-- SUPPLIED DATA follows --

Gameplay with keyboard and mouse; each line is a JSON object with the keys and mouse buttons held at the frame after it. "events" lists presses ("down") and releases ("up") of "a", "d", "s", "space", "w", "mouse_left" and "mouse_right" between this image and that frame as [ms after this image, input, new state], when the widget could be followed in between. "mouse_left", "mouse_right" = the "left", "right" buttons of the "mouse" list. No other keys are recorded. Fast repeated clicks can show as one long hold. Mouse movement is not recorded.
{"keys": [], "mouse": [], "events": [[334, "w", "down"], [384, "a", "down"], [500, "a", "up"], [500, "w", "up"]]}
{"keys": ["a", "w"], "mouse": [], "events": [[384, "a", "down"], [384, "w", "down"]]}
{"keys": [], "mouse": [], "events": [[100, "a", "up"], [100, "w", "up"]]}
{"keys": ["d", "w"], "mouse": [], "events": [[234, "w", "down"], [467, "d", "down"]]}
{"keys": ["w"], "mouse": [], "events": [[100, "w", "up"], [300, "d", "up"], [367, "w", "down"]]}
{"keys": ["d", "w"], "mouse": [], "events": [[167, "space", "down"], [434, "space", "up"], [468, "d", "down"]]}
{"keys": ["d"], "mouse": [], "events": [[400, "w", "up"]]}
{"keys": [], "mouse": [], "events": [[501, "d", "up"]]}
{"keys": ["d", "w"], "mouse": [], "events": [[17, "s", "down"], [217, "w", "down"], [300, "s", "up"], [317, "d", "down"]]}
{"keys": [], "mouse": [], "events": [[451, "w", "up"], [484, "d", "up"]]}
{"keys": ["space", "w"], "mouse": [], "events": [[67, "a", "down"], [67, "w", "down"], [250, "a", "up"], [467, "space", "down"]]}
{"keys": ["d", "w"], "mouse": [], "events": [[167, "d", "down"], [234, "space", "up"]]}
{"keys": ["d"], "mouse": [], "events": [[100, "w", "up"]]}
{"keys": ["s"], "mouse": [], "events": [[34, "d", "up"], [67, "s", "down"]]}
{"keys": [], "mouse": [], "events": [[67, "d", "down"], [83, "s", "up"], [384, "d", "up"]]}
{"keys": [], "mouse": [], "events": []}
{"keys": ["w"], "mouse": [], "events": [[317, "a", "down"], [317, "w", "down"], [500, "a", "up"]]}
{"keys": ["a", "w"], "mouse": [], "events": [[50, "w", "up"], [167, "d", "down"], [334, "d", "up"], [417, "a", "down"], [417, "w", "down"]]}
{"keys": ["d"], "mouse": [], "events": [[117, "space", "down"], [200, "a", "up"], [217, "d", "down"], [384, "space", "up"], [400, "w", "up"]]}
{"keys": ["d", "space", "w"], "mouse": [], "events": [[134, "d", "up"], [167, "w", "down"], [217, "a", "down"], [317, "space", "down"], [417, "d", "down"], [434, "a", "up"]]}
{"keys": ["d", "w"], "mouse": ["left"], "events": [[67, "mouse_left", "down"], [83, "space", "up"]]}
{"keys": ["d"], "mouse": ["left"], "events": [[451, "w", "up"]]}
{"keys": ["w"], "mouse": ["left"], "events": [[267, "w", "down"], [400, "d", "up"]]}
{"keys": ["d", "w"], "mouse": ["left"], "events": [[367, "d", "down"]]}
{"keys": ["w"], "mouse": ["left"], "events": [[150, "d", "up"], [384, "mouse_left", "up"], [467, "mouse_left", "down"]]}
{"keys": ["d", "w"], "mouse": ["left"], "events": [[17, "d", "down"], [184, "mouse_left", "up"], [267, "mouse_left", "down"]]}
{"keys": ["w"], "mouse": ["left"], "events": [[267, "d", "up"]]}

-- SUPPLIED DATA concluded --

Please return the full set of records exactly as given above.

### RESULT
Gameplay with keyboard and mouse; each line is a JSON object with the keys and mouse buttons held at the frame after it. "events" lists presses ("down") and releases ("up") of "a", "d", "s", "space", "w", "mouse_left" and "mouse_right" between this image and that frame as [ms after this image, input, new state], when the widget could be followed in between. "mouse_left", "mouse_right" = the "left", "right" buttons of the "mouse" list. No other keys are recorded. Fast repeated clicks can show as one long hold. Mouse movement is not recorded.
{"keys": [], "mouse": [], "events": [[334, "w", "down"], [384, "a", "down"], [500, "a", "up"], [500, "w", "up"]]}
{"keys": ["a", "w"], "mouse": [], "events": [[384, "a", "down"], [384, "w", "down"]]}
{"keys": [], "mouse": [], "events": [[100, "a", "up"], [100, "w", "up"]]}
{"keys": ["d", "w"], "mouse": [], "events": [[234, "w", "down"], [467, "d", "down"]]}
{"keys": ["w"], "mouse": [], "events": [[100, "w", "up"], [300, "d", "up"], [367, "w", "down"]]}
{"keys": ["d", "w"], "mouse": [], "events": [[167, "space", "down"], [434, "space", "up"], [468, "d", "down"]]}
{"keys": ["d"], "mouse": [], "events": [[400, "w", "up"]]}
{"keys": [], "mouse": [], "events": [[501, "d", "up"]]}
{"keys": ["d", "w"], "mouse": [], "events": [[17, "s", "down"], [217, "w", "down"], [300, "s", "up"], [317, "d", "down"]]}
{"keys": [], "mouse": [], "events": [[451, "w", "up"], [484, "d", "up"]]}
{"keys": ["space", "w"], "mouse": [], "events": [[67, "a", "down"], [67, "w", "down"], [250, "a", "up"], [467, "space", "down"]]}
{"keys": ["d", "w"], "mouse": [], "events": [[167, "d", "down"], [234, "space", "up"]]}
{"keys": ["d"], "mouse": [], "events": [[100, "w", "up"]]}
{"keys": ["s"], "mouse": [], "events": [[34, "d", "up"], [67, "s", "down"]]}
{"keys": [], "mouse": [], "events": [[67, "d", "down"], [83, "s", "up"], [384, "d", "up"]]}
{"keys": [], "mouse": [], "events": []}
{"keys": ["w"], "mouse": [], "events": [[317, "a", "down"], [317, "w", "down"], [500, "a", "up"]]}
{"keys": ["a", "w"], "mouse": [], "events": [[50, "w", "up"], [167, "d", "down"], [334, "d", "up"], [417, "a", "down"], [417, "w", "down"]]}
{"keys": ["d"], "mouse": [], "events": [[117, "space", "down"], [200, "a", "up"], [217, "d", "down"], [384, "space", "up"], [400, "w", "up"]]}
{"keys": ["d", "space", "w"], "mouse": [], "events": [[134, "d", "up"], [167, "w", "down"], [217, "a", "down"], [317, "space", "down"], [417, "d", "down"], [434, "a", "up"]]}
{"keys": ["d", "w"], "mouse": ["left"], "events": [[67, "mouse_left", "down"], [83, "space", "up"]]}
{"keys": ["d"], "mouse": ["left"], "events": [[451, "w", "up"]]}
{"keys": ["w"], "mouse": ["left"], "events": [[267, "w", "down"], [400, "d", "up"]]}
{"keys": ["d", "w"], "mouse": ["left"], "events": [[367, "d", "down"]]}
{"keys": ["w"], "mouse": ["left"], "events": [[150, "d", "up"], [384, "mouse_left", "up"], [467, "mouse_left", "down"]]}
{"keys": ["d", "w"], "mouse": ["left"], "events": [[17, "d", "down"], [184, "mouse_left", "up"], [267, "mouse_left", "down"]]}
{"keys": ["w"], "mouse": ["left"], "events": [[267, "d", "up"]]}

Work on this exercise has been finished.